For nearly 15 years, fashion professor Kim Guthrie has been working with students to collect, trade, and dispose of fabric scarps, saving them from a growing mountain of textile waste. They started by placing collection bins in the fashion department, which quickly filled with more than a ton of textile waste.
Guthrie then developed Pop Up Stop to weave in an education and outreach component. She partnered with local organizations around Richmond to place additional collection bins, giving members of the community a way to dispose of unusable textiles.
By last year, however, Guthrie was looking to make a bolder statement.
The U.S. alone generates 13 million tons of textile waste annually, with the average garment being worn as few as seven times before being discarded. While donating unwanted clothes seems like a responsible alternative, in reality, about half of donated clothes aren’t suitable for resale. The rest are sent overseas, to landfills, or incinerated.
“I wanted to communicate the issues of textile waste in an unexpected, more provocative way,” she says. “I had this idea of uncovering fashion, of uncovering what’s really going on.
“So, I commissioned five of my colleagues to create a piece as a response to how they’re thinking about the global textile waste crisis.”
With the help of a VCUarts Dean’s Research Grant, Guthrie placed collection bins on campus at the Student Commons, SHIFT Retail Lab, and the Institute for Contemporary Art at VCU, as well as local businesses like Diversity Thrift, Topstich Mending, and Bluebones Vintage. They collected more than 700 pounds of fabric.
Once the spring 2025 semester ended, Guthrie and five other fashion faculty members—Cate Latham, Hawa Stwodah, Kevin Sellars, Jeannine Diego, and Michael Birch-Pierce—dumped everything on a table and started sorting by color.

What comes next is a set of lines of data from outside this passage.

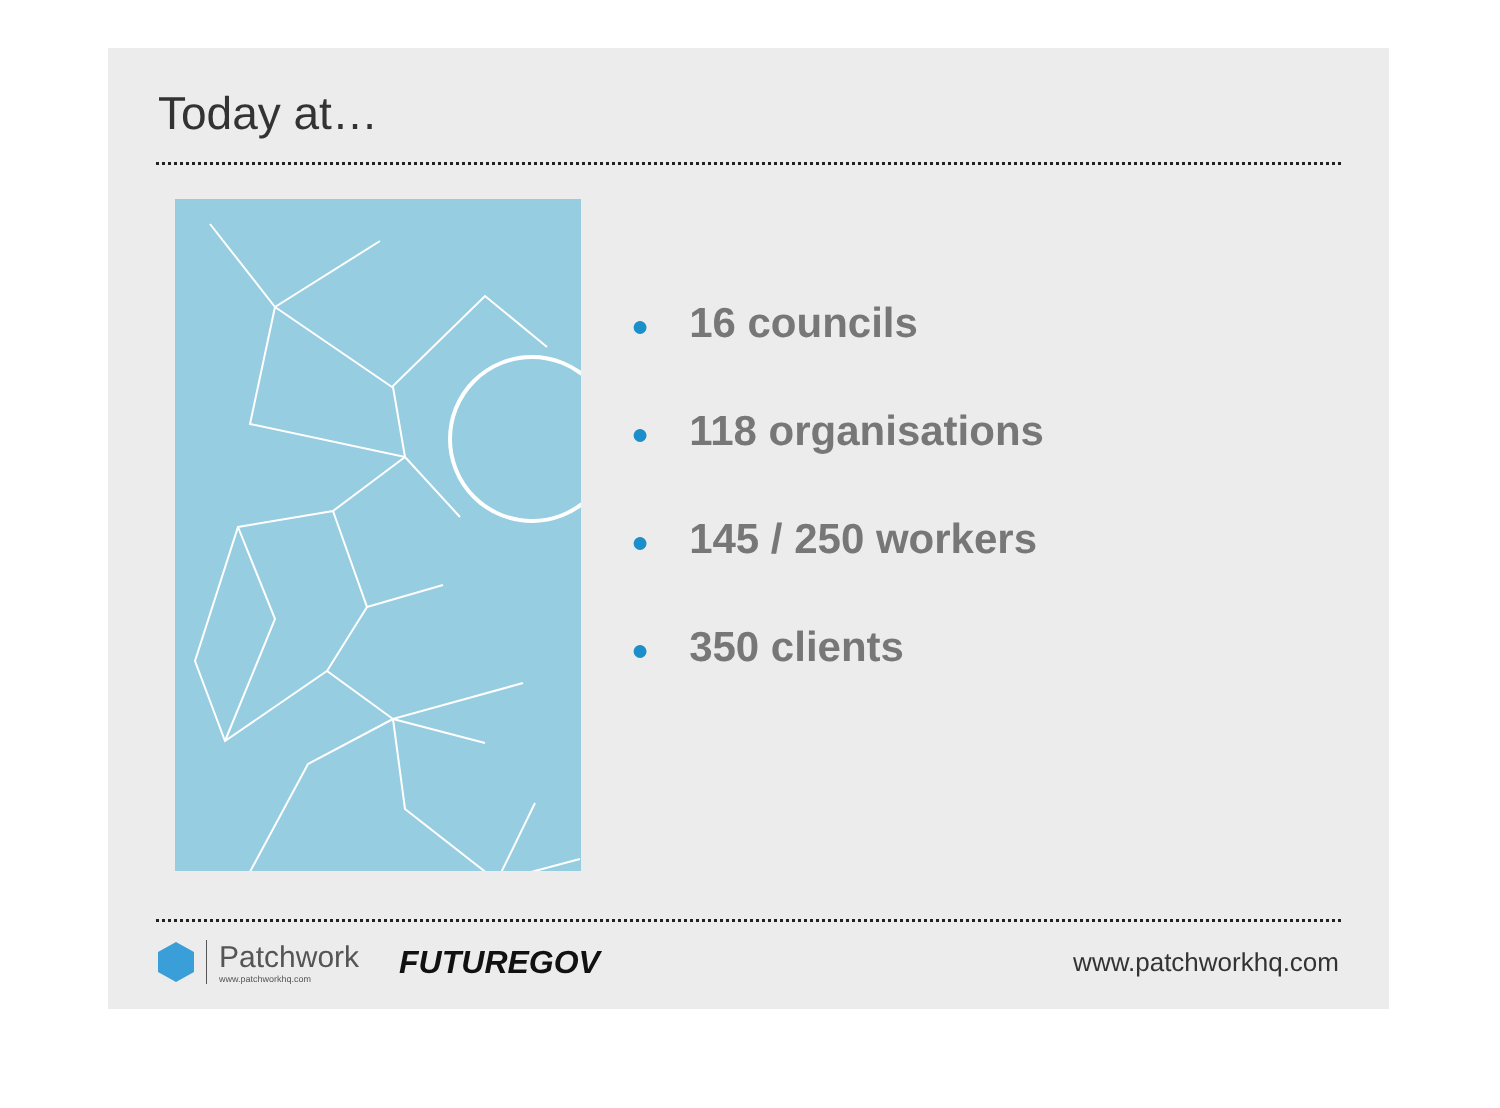Today at…
● 16 councils
● 118 organisations
● 145 / 250 workers
● 350 clients
Patchwork
www.patchworkhq.com
FUTUREGOV
www.patchworkhq.com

Guthrie gravitated to black. She found three polyester dresses with lace work and other embellishments, as well as fully intact mid-century peignoir dressing gown. She combined them into a single dress—entitled Dead Dress—and mounted them to a canvas covered in strips of black t-shirts.

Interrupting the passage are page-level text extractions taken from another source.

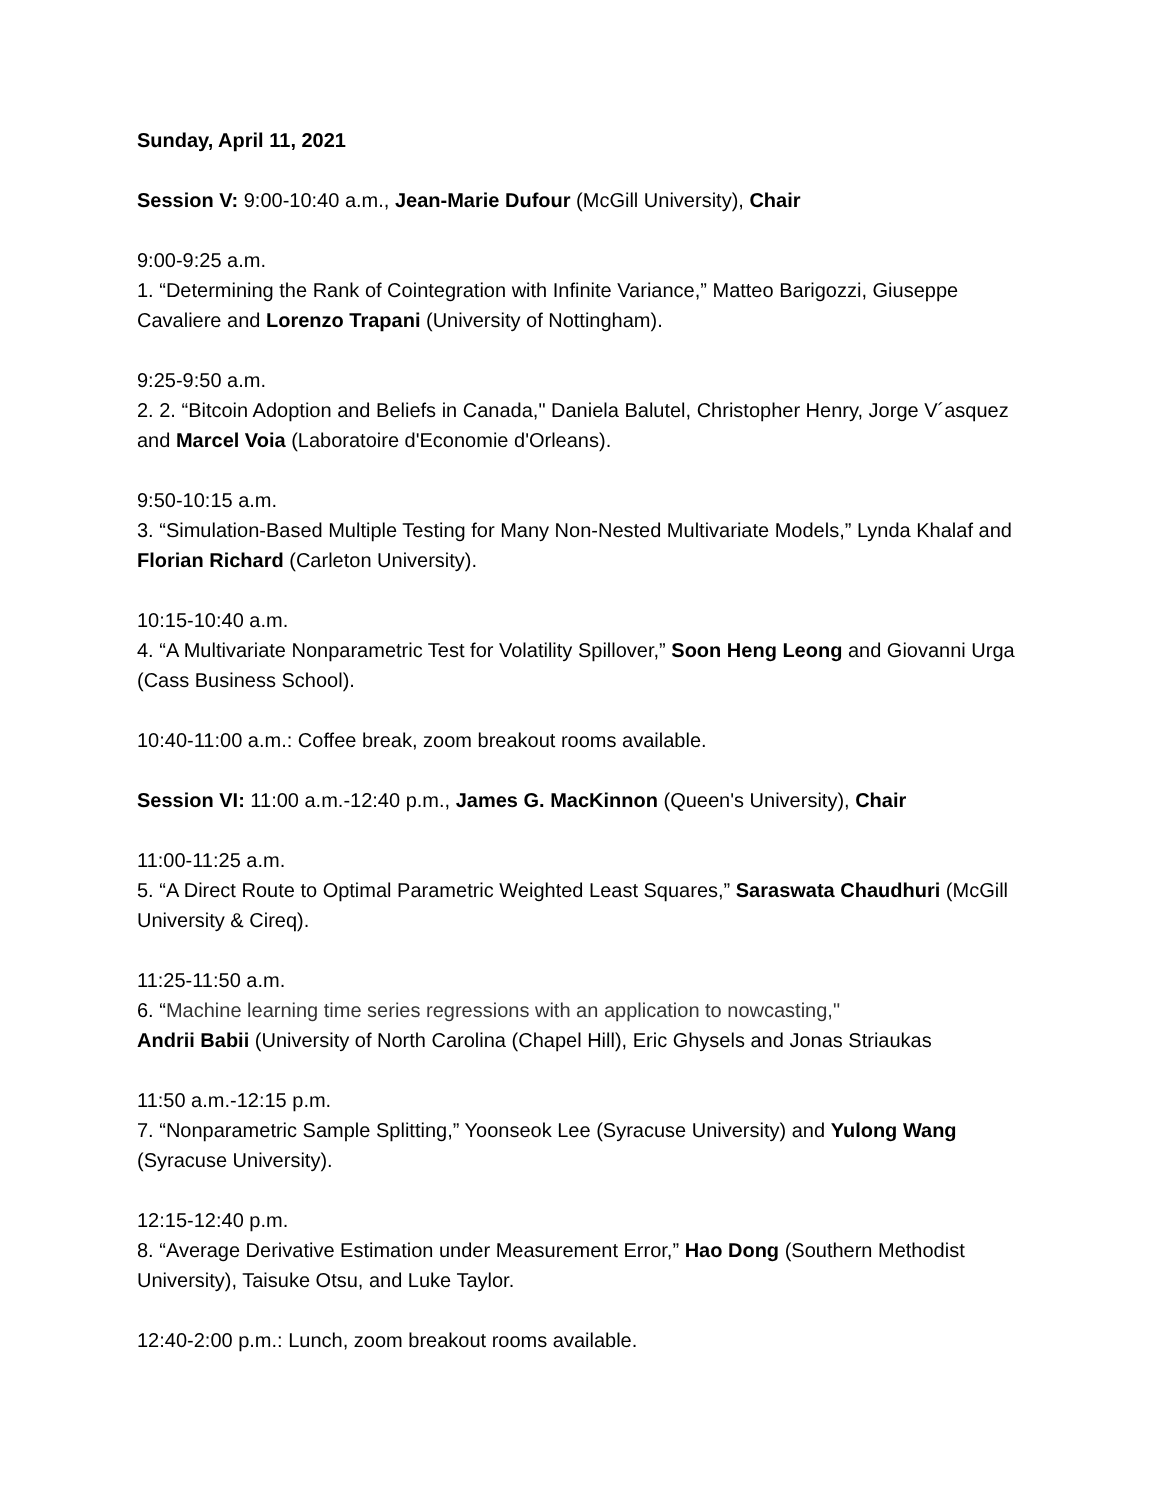Sunday, April 11, 2021
Session V: 9:00-10:40 a.m., Jean-Marie Dufour (McGill University), Chair
9:00-9:25 a.m.
1. “Determining the Rank of Cointegration with Infinite Variance,” Matteo Barigozzi, Giuseppe Cavaliere and Lorenzo Trapani (University of Nottingham).
9:25-9:50 a.m.
2. 2. “Bitcoin Adoption and Beliefs in Canada," Daniela Balutel, Christopher Henry, Jorge V´asquez and Marcel Voia (Laboratoire d'Economie d'Orleans).
9:50-10:15 a.m.
3. “Simulation-Based Multiple Testing for Many Non-Nested Multivariate Models,” Lynda Khalaf and Florian Richard (Carleton University).
10:15-10:40 a.m.
4. “A Multivariate Nonparametric Test for Volatility Spillover,” Soon Heng Leong and Giovanni Urga (Cass Business School).
10:40-11:00 a.m.: Coffee break, zoom breakout rooms available.
Session VI: 11:00 a.m.-12:40 p.m., James G. MacKinnon (Queen's University), Chair
11:00-11:25 a.m.
5. “A Direct Route to Optimal Parametric Weighted Least Squares,” Saraswata Chaudhuri (McGill University & Cireq).
11:25-11:50 a.m.
6. “Machine learning time series regressions with an application to nowcasting,"
Andrii Babii (University of North Carolina (Chapel Hill), Eric Ghysels and Jonas Striaukas
11:50 a.m.-12:15 p.m.
7. “Nonparametric Sample Splitting,” Yoonseok Lee (Syracuse University) and Yulong Wang (Syracuse University).
12:15-12:40 p.m.
8. “Average Derivative Estimation under Measurement Error,” Hao Dong (Southern Methodist University), Taisuke Otsu, and Luke Taylor.
12:40-2:00 p.m.: Lunch, zoom breakout rooms available.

“It’s called Dead Dress because, to me, people are letting their clothes die,” she says. “But those three dead dresses are now living together in a different way. I wanted to rescue the prettiness of them.”
The UNCOVERING Fashion exhibition was on display in Richmond’s Main Street Station gallery in October, bringing their conversation about textile waste and alternative reuse to the public. Guthrie hopes visitors were inspired to consider their own behaviors around consumption and waste.
“I’m always overwhelmed by how much is all around us, all the time—whether it’s digital or tactile,” she says. “I will fashion wasn’t overproduced, that we threw less away, that people see the value in all types of objects that we ‘acquire.’
“I want to find ways for people to pause and think differently, even just for a minute or two.”